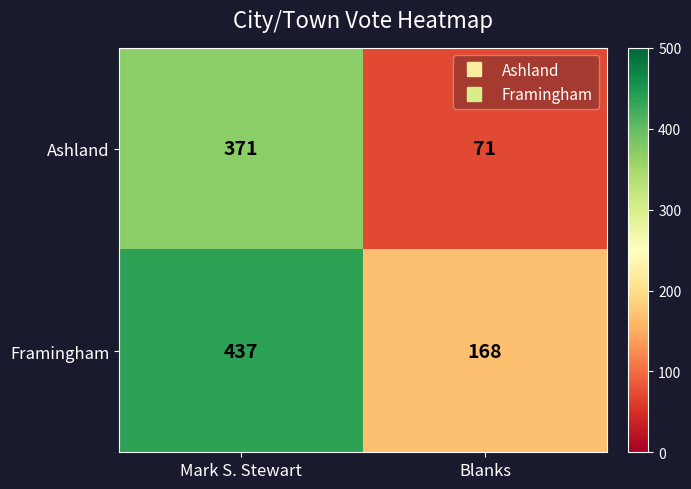

What is the total value across all series at Blanks?

239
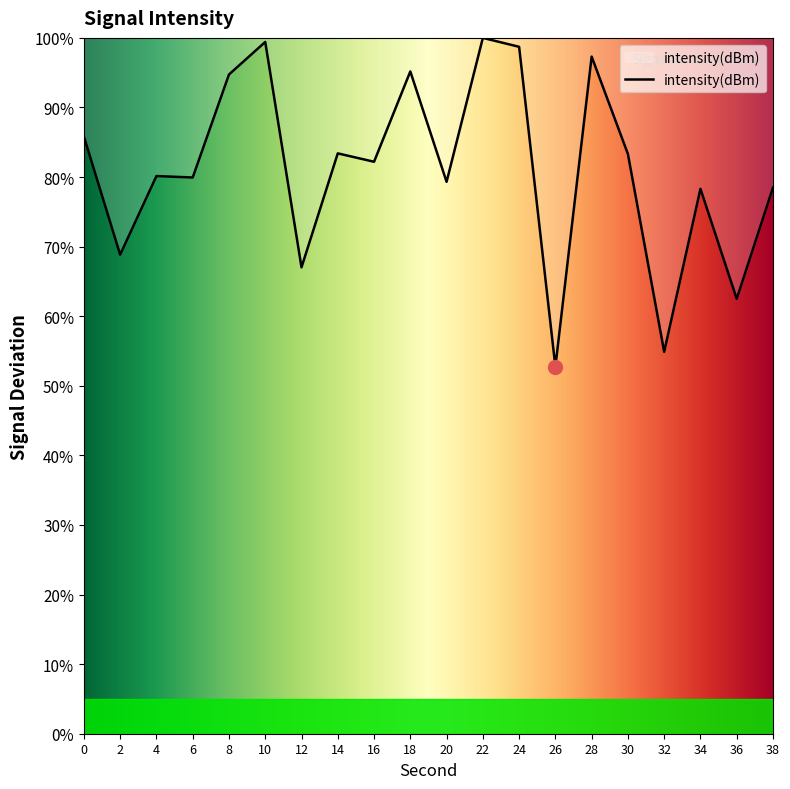

The chart shows a value of 99.4 at 10. True or false?

True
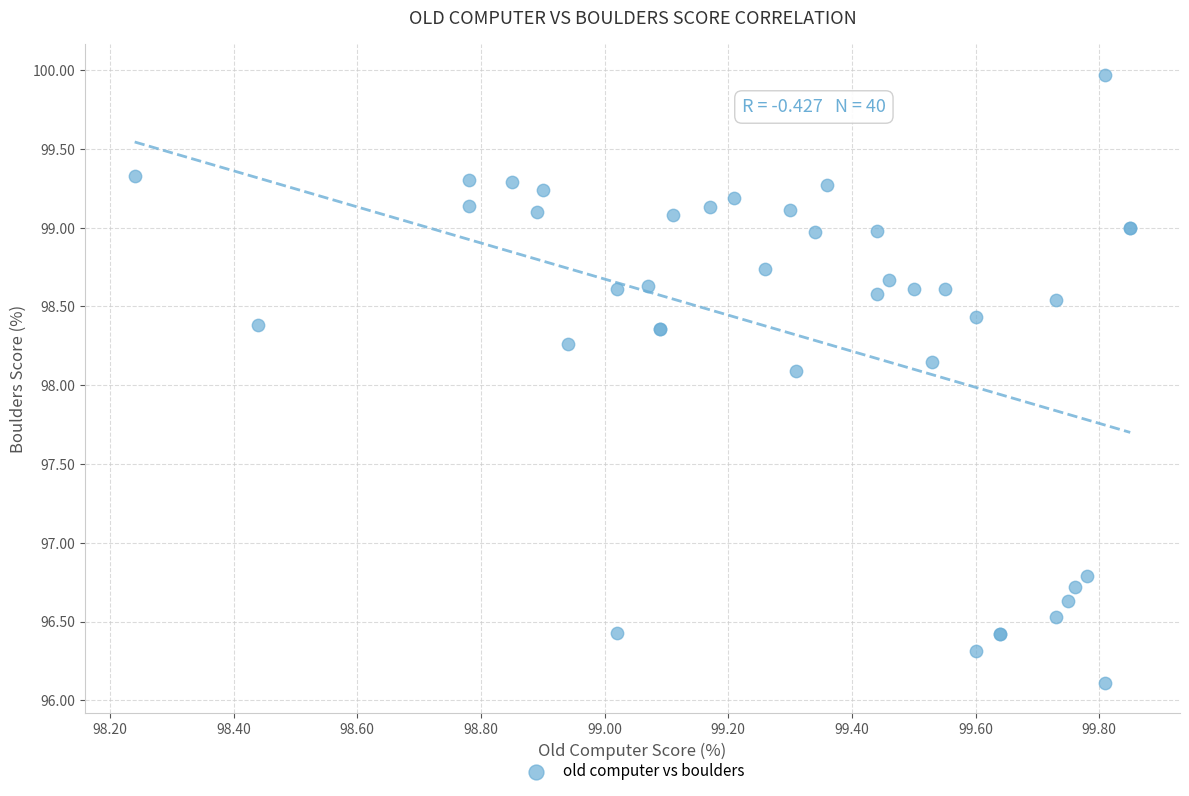

What Y value in the scatter plot is closest to 98?

98.1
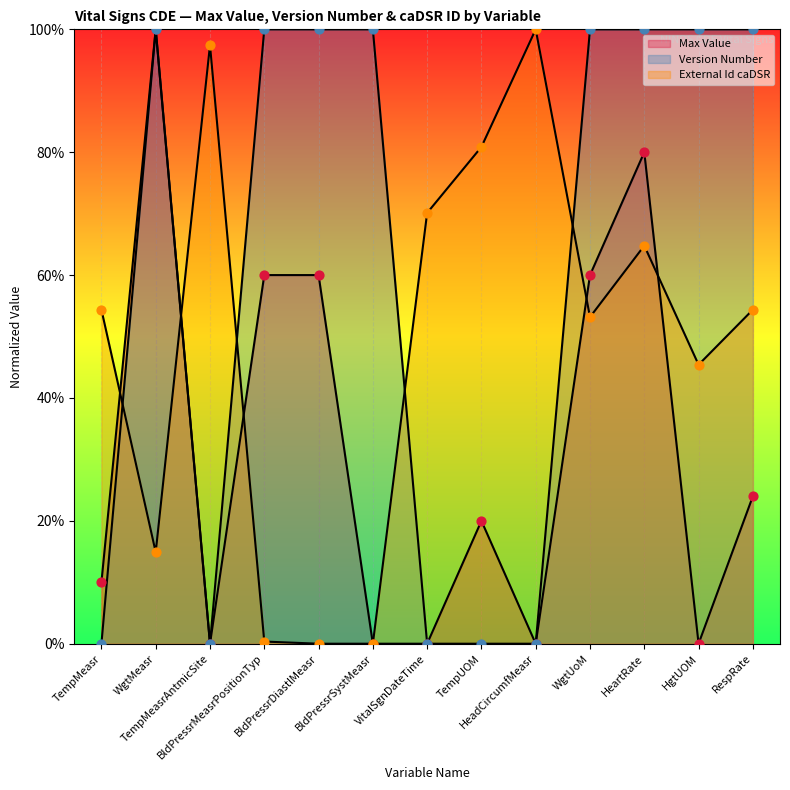

What are all the series names shown in the legend?

Max Value, Version Number, External Id caDSR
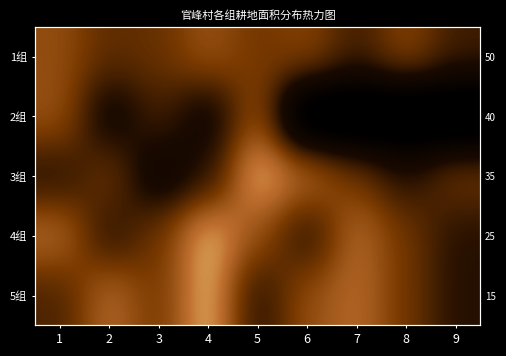

True or false: 5组 has a value of 1.5 at 9.

False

════════════════════

Rewrite the listing with "legend" replaced by "key" and everything else unchanged. Omit the pictures from your answer.

What is the total value across all series at Blanks?

239

The chart shows a value of 99.4 at 10. True or false?

True

What Y value in the scatter plot is closest to 98?

98.1

What are all the series names shown in the key?

Max Value, Version Number, External Id caDSR

True or false: 5组 has a value of 1.5 at 9.

False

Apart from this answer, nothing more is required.